Without the lynchpin that was Sherlock, it appears that this blog fell into disuse. Sorry, blog. Although most of my traffic still seems to come from people looking at the Sherlock pages on the BBC website. Not that that’s a lot of traffic, but – double figures! Anyway, then I got some new followers, one of them read this blog, made a comment about it, and I felt like I ought to carry on with it. As I’ve mostly blogged* about TV stuff, it seems appropriate that I continue in that vein.
Dirk Gently was the creation of the eternal genius and much missed Douglas Adams, the result of an incompleted episode of Doctor Who called Shada and probably a few dozen missed deadlines. Dirk is a detective, but no normal detective – he is a holistic detective, he solves the whole crime. In many ways Dirk is the anti-Sherlock, in that rather than taking all the clues and forming them into the only possible solution to the crime, Dirk takes hold of a seemingly random thread and, through the principles of quantum mechanics which show the fundamental interconnectivity of all things, pulls on it until the case is solved. After the original Dirk Gently’s Holistic Detective Agency followed the (frankly) inferior Long, Dark Tea-Time of the Soul before a final, incomplete outing in The Salmon of Doubt, during the writing of which came Adams’ untimely death ten years ago.
Just before Christmas in 2010 the BBC produced an hour and a half pilot for a Dirk Gently TV series, based on the first book and starring Stephen Mangan, which was pretty good although it didn’t really make clear the more science-fictional elements of the Dirk Gently story. It felt a bit like an episode of Doctor Who, although not as much like one as it probably should have given the book’s origins as an episode of Doctor Who.
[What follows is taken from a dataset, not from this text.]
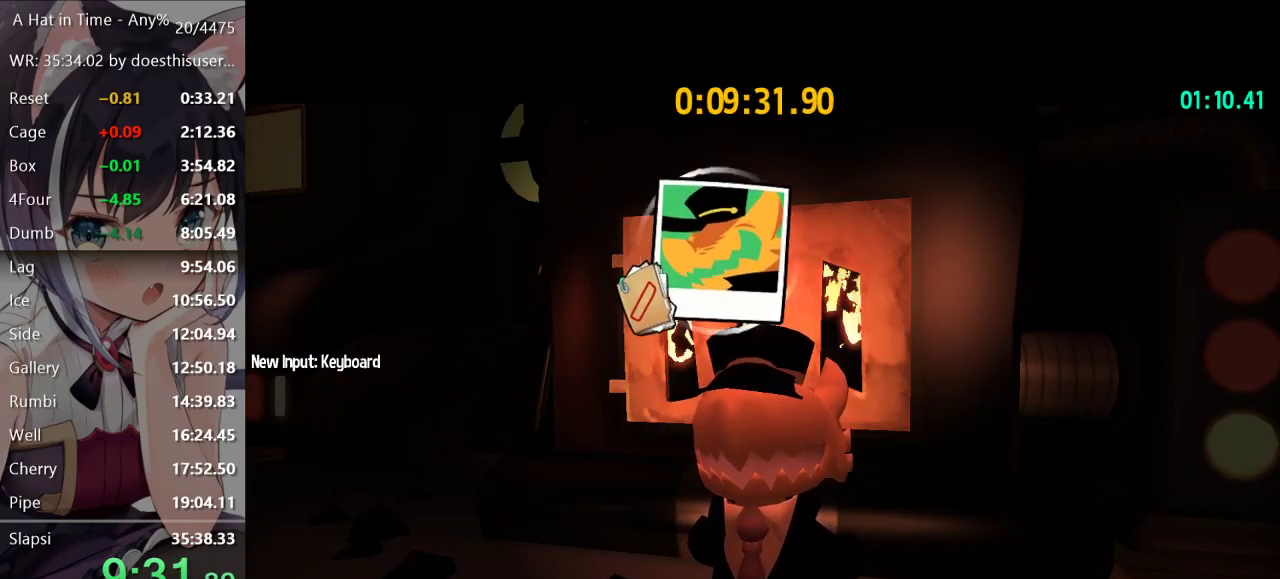
{"buttons": ["SELECT"], "left_stick": "center", "right_stick": "center", "events": []}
It was enjoyable and led to me actually reading the books, but to be honest if I didn’t follow Stephen Mangan on twitter I probably wouldn’t have noticed that the series began on BBC four last week.
Prior to the start of the series I discovered that the show was produced by Howard Overman, the man who created the glorious anti-superhero series Misfits. This had led me to think that Dirk Gently has a vital role in our TV schedule, which is to be the anti-Sherlock. It obviously can’t be as sweary or dirty as Misfits, but it can be something other than Sherlock, something a bit more fun and a bit less inadvertently sexist, perhaps. I suspect that I am heaping too many expectations on the show, though.
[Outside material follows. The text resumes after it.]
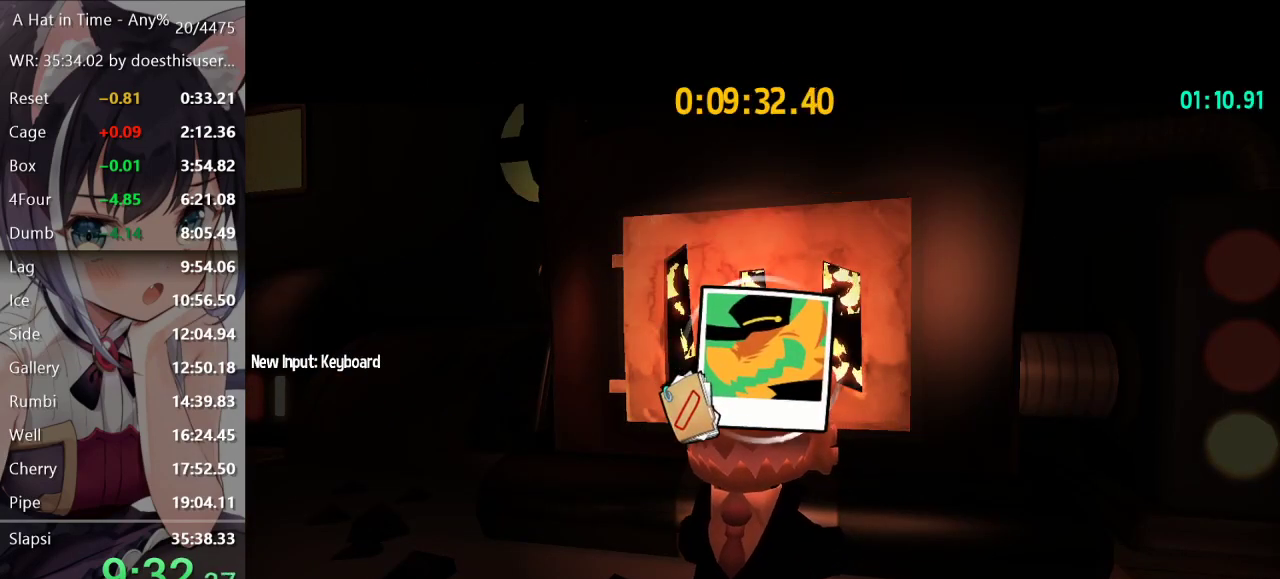
{"buttons": ["SELECT"], "left_stick": "center", "right_stick": "center", "events": []}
The first episode of the series was, I thought, fantastic – better than the pilot in that it wasn’t so overwhelmed by source material, fun, interconnected, and entertaining. The second episode, I would say, wasn’t clever enough, which could lead to problems further down the line. There’s a lack of understanding, I suppose, in what makes a holistic detective, and the possibility that he will just become another Sherlock. When Dirk dismisses a case as boring in the first episode, he ends up taking it – but only because it becomes more interesting, rather than because he needs the money. It’s true that Dirk mostly takes quirkier cases (although there are a lot of lost cats) but it would be better if things were a bit more interconnected in less obvious ways. The second episode did have a lot more women in it too, even if they didn’t speak to one another. Better than Sherlock managed….
* I hate the fact that I am using “blog” as a verb here, by the way. It’s not as bad as “text”, but seriously, there are times and places for verbing, and that is only when it weirds language.